Pouco a pouco a sua influência estendeu-se por toda a Itália, onde se tornou um ardente defensor da fé católica em perigo por causa dos erros protestantes. Ameaçado de morte pelos luteranos, refugiou-se em Roma com os seus companheiros. Aí tomou como diretor São Felipe Neri, que muitas vezes repetia: “Não é tudo, caro amigo, tornar-se um santo; o importante é continuar a sê-lo”.

O seu zelo pela conversão dos pagãos o levou a colaborar com o cardeal Vives na fundação do Colégio da Propaganda, de onde deveriam sair tantos santos e zelosos missionários.

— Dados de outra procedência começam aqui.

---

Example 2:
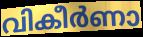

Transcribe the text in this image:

വികീർണാ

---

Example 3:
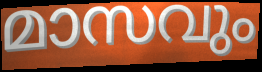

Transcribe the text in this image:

മാസവും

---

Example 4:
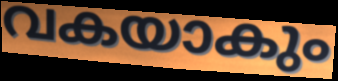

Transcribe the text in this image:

വകയാകും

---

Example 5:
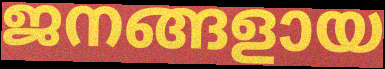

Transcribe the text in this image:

ജനങ്ങളായ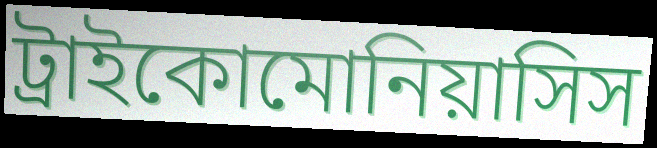
ট্রাইকোমোনিয়াসিসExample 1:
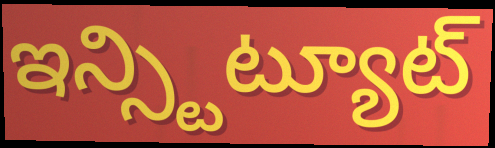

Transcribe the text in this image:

ఇన్స్టిట్యూట్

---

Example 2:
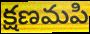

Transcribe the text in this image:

క్షణమపి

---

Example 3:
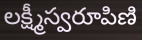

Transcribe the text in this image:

లక్ష్మీస్వరూపిణి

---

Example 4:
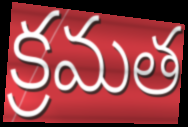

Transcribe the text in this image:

క్రమత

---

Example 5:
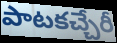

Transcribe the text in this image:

పాటకచ్చేరీ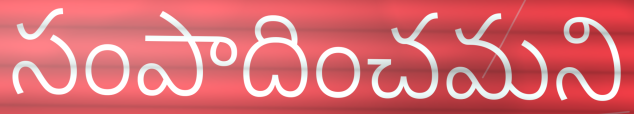
సంపాదించమనిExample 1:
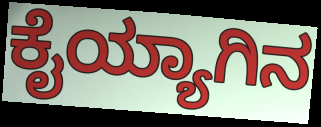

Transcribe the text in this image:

ಕೈಯ್ಯಾಗಿನ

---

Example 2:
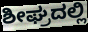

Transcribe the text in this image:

ಶೀಘ್ರದಲ್ಲಿ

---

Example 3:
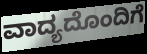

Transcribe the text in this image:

ವಾದ್ಯದೊಂದಿಗೆ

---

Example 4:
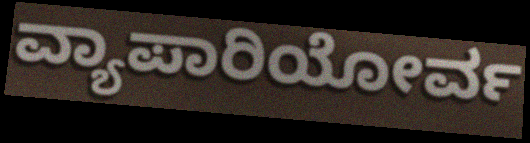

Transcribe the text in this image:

ವ್ಯಾಪಾರಿಯೋರ್ವ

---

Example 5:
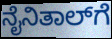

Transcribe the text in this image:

ನೈನಿತಾಲ್‌ಗೆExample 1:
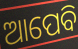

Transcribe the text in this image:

ଆପେବି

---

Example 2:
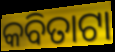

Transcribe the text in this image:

କବିତାଟା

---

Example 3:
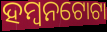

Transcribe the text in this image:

ହମ୍ବନଟୋଟା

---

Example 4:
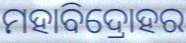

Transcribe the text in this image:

ମହାବିଦ୍ରୋହର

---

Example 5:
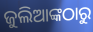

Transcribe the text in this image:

ଜୁଲିଆଙ୍କଠାରୁ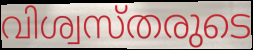
വിശ്വസ്തരുടെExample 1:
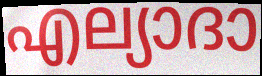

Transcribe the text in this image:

Os Regulares notabilizam pela grande obediência. Exigia-se deles perfeito recolhimento interior, assiduidade na oração e pobreza. São João Leonardi procurou não só com os conselhos, mas sobretudo com o exemplo, a mais alta perfeição de seus súditos. Ele faleceu em Roma em 9 de outubro de 1609 no hospital de Santa Maria “in porticu”, vítima da sua dedicação aos doentes e empestados.

Dele diz hoje o Martirológio Romano Monástico: “No ano da graça de 1609, São João Leonardi, que reuniu e vivificou, perto de Lucca, na Toscana, uma comunidade religiosa dedicada à catequese da juventude. Em Roma, criou com João Batista Vivés um colégio, que mais tarde tornou-se o Seminário da Propagação da Fé. Morreu vítima da sua dedicação junto aos doentes da peste”.